FIFO – Disabled. FIFO (First-In-First-Out) is a memory buffer inside the DMA controller that temporarily holds data before transfer. It is useful for large data volumes.
Data Width – Half Word. The TIM4_CCR1 register is 16-bit, and Half Word is used when the peripheral (e.g., a timer or peripheral register) works with 16-bit data. In our case, the value ranges from 0 to 6000.
We have the following settings:
Now we need to fill an array with the pulse width values that we will transfer.
void Fill_PWM_Values() { int index = 0; // Increasing brightness (от 0 до MAX_PULSE) for (uint16_t pulse = 0; pulse <= MAX_PULSE; pulse += STEP) { pwm_values[index++] = pulse; } // Decreasing brightness (от MAX_PULSE до 0) for (uint16_t pulse = MAX_PULSE; pulse > 0; pulse -= STEP) { pwm_values[index++] = pulse; } }
MAX_PULSE is the maximum pulse length, equal to the period. In our case, it is 6000.
Start the PWM:
HAL_TIM_PWM_Start_DMA(&htim4, TIM_CHANNEL_1,(uint32_t *)pwm_values, ARRAY_SIZE);
Define PD12 as the output for TIM4_CH1.
As a result, the PWM pulse length changes according to the values in the pwm_values array. This is clearly seen on our LED, which gradually brightens and dims — all without any involvement from the CPU.
Memory-to-Memory Example
Let’s perform a memory-to-memory copy using an array of numbers and then display this array on the screen.
Open the System Core tab -> DMA -> MemToMem.
Click the Add button and select MEMTOMEM. Then choose a free stream and configure its settings:
- Mode — Normal
- Increment Address — Enable increment for both source and destination addresses after each element transfer. Since we are transferring an array, this is needed.
- Use FIFO — Enabled, to increase transfer speed
- Threshold (buffer size) — Leave at Full
- Data Width — Byte, since we are transferring numbers from 0 to 100, which fits in one byte
- Burst Size — Single
Enable interrupts.
Program Code
Create two arrays: fill the first one with values and leave the second one empty. Populate the first array with numbers.
void fillStartArr() { for (uint8_t i = 0; i < ARRAY_SIZE1; i++) { arrToDMA[i] = i; // fill it with values from 0 to 99. } }
Register a callback that will be triggered upon completion of the memory-to-memory transfer.

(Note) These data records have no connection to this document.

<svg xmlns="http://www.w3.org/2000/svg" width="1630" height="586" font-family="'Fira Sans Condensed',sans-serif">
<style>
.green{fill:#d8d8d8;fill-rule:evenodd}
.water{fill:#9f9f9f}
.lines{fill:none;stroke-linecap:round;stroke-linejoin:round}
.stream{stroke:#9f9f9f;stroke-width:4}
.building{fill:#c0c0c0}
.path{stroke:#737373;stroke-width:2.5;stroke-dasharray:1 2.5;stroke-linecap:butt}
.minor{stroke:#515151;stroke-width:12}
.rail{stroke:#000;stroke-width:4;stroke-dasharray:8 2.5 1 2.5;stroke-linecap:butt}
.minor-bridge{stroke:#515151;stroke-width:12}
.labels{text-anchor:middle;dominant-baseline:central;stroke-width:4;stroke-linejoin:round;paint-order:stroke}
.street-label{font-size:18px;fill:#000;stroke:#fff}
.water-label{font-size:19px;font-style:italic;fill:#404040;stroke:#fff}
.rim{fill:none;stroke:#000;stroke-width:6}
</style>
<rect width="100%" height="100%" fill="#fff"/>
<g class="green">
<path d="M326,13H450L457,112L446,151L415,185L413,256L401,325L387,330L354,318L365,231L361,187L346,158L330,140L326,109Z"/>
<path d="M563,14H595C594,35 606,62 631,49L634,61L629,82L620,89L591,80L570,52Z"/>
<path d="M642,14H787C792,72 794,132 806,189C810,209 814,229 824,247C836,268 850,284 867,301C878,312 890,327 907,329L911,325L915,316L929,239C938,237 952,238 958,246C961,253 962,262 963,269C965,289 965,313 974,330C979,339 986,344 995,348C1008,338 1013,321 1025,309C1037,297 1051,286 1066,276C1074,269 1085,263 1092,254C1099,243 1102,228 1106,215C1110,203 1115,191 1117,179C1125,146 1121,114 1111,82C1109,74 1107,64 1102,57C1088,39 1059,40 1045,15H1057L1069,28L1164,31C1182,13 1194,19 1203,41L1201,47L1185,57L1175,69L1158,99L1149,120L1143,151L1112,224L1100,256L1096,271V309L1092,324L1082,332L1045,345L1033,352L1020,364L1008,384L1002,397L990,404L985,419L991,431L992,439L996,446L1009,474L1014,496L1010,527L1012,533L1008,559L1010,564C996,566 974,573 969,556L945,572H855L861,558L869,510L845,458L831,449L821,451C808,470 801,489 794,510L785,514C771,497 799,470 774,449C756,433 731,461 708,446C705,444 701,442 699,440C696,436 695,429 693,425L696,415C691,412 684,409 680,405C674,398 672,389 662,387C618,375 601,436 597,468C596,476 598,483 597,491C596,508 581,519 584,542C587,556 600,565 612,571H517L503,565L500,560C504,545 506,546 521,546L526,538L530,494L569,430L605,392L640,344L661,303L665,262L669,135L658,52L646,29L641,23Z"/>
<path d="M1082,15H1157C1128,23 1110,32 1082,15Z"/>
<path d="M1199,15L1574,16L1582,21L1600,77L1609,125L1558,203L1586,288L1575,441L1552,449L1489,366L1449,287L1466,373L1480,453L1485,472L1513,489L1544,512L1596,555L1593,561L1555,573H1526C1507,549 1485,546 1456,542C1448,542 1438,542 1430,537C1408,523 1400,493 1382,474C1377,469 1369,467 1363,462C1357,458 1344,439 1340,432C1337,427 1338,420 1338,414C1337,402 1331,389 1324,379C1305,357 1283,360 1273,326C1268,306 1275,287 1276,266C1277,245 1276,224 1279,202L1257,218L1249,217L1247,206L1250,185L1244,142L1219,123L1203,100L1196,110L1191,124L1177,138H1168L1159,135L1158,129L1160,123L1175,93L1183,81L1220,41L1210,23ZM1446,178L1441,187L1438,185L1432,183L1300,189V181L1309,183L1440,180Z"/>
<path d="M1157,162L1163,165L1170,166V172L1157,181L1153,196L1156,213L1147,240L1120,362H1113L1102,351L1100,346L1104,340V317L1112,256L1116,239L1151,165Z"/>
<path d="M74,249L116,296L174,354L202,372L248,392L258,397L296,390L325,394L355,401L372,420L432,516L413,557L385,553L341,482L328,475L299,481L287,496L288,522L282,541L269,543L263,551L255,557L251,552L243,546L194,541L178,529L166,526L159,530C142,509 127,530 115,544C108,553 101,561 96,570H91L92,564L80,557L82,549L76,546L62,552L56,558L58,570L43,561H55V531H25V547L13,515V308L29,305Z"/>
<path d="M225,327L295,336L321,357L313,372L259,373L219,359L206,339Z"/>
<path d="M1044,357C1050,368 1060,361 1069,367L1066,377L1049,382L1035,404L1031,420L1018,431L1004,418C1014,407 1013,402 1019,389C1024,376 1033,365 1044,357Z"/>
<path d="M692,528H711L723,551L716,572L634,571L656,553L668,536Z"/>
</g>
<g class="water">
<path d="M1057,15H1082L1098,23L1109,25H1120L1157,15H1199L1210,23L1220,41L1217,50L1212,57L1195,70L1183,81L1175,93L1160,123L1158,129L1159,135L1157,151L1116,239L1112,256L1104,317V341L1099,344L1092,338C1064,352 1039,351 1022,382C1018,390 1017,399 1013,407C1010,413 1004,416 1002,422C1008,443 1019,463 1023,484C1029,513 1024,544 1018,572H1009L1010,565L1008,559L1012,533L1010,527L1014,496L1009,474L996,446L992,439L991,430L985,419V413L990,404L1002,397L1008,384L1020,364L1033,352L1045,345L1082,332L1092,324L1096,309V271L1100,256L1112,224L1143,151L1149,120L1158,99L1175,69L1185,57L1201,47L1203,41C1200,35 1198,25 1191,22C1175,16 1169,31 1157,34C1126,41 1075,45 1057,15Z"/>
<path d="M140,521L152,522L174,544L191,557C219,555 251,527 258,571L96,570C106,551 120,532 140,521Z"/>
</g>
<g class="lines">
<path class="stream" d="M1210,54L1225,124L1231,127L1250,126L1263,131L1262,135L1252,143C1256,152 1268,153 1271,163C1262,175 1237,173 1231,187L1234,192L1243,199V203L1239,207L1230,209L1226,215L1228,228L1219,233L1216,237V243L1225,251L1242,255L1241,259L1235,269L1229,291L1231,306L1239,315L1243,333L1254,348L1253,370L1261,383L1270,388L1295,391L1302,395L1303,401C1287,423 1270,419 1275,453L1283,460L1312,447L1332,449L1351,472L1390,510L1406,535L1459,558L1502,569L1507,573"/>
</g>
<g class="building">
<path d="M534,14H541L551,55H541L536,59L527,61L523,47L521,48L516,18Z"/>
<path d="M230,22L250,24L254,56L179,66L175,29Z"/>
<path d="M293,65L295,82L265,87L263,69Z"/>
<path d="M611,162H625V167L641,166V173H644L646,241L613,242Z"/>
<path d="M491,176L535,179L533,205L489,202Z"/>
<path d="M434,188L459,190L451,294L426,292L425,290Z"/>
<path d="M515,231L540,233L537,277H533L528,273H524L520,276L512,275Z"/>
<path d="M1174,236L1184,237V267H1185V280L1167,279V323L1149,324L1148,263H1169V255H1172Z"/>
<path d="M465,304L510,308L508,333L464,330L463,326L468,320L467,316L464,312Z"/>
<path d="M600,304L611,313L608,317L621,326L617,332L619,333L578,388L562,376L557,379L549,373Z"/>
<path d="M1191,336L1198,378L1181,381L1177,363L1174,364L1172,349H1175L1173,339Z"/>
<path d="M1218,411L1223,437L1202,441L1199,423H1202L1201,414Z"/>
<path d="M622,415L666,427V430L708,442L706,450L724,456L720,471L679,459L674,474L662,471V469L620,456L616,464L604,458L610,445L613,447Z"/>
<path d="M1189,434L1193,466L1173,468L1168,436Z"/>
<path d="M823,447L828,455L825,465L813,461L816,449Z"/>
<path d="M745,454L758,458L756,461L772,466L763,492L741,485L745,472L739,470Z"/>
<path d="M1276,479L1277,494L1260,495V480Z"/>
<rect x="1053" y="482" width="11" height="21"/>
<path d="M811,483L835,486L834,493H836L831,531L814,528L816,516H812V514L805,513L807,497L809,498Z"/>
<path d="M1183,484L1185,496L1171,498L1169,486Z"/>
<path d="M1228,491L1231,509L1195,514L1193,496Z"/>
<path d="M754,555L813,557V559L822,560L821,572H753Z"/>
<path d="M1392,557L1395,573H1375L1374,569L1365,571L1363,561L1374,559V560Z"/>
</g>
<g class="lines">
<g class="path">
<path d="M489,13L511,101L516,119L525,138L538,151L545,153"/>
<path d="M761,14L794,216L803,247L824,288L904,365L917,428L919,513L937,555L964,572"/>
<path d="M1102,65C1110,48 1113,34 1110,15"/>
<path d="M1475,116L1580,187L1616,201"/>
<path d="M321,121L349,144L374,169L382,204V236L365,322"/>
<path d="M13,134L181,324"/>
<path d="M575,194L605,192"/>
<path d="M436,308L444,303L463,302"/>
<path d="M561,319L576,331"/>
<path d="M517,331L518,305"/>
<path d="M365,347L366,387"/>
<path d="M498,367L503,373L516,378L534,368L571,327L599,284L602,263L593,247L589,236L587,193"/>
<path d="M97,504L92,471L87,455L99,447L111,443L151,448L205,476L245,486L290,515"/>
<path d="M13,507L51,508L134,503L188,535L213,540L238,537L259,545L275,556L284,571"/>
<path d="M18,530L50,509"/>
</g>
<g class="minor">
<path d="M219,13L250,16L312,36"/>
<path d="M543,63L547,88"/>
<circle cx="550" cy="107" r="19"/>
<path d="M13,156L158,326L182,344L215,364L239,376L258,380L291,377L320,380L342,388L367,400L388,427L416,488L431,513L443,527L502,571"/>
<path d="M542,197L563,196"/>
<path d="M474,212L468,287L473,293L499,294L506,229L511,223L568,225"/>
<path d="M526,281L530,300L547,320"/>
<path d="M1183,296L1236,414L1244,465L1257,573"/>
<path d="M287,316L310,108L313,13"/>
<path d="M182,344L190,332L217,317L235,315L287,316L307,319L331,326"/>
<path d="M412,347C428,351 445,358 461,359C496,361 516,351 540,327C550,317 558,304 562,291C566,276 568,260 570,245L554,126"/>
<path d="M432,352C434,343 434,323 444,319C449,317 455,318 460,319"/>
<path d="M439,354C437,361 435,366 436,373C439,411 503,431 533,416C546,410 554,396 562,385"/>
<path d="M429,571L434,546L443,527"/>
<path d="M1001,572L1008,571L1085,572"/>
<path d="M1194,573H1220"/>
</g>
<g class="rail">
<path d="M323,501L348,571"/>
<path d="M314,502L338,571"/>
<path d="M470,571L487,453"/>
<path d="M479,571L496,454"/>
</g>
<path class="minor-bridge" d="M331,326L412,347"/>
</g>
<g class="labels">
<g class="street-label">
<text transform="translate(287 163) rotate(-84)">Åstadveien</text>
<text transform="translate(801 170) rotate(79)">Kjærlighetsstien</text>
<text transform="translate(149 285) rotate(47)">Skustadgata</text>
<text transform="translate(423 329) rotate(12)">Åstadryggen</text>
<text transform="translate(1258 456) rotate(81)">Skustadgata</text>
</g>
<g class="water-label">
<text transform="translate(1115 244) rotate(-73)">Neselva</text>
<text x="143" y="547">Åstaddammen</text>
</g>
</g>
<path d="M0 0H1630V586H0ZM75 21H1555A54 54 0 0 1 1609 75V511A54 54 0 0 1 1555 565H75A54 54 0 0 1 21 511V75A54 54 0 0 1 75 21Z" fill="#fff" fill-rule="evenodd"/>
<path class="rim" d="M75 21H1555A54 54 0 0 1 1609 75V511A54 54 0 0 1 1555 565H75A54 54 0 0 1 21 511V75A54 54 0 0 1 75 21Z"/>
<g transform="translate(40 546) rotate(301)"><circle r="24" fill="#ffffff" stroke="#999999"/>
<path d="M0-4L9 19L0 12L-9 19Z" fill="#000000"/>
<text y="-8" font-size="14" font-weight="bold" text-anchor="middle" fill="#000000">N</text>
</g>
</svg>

HAL_DMA_RegisterCallback(&hdma_memtomem_dma2_stream0, HAL_DMA_XFER_CPLT_CB_ID, dma_m2m_callback);
1)&hdma_memtomem_dma2_stream0 – a pointer to the DMA_HandleTypeDef structure that describes your specific DMA stream/channel.
2)HAL_DMA_XFER_CPLT_CB_ID – a special enum indicating which event the callback is registered for. In our case, it’s the transfer completion.
3)dma_m2m_callback – a pointer to your handler function, which will be called when the event occurs.
It’s important that the callback is registered before starting the DMA.
Let’s write a short handler function.
void dma_m2m_callback(DMA_HandleTypeDef *hdma) { dmaTransferComplete = 1; }
In the handler function, set a transfer-complete variable to 1.
Then start copying from one array to the other.
if (HAL_DMA_Start_IT(&hdma_memtomem_dma2_stream0, (uint32_t)arrToDMA, (uint32_t)recArrToDMA, ARRAY_SIZE1) != HAL_OK) { Error_Handler(); }
Then, in a while loop, check the dmaTransferComplete variable, and if it equals 1, call the function to display the array on the screen.
while (1) { if (dmaTransferComplete) { HAL_Delay(1000); sendArrNumber(counter); counter++; } /* USER CODE END WHILE */ /* USER CODE BEGIN 3 */ }
Function body
void sendArrNumber(loc_counter) { char buffer[10]; sprintf(buffer, "%d", arrToDMA[loc_counter]); ST7735_DrawString(0, 3*10, buffer, Font_11x18, ST7735_GREEN, ST7735_BLACK); }
As a result, we filled the second array with data using DMA. Meanwhile, the program code continued executing in parallel with the data transfer, which is very convenient, especially when handling large amounts of data.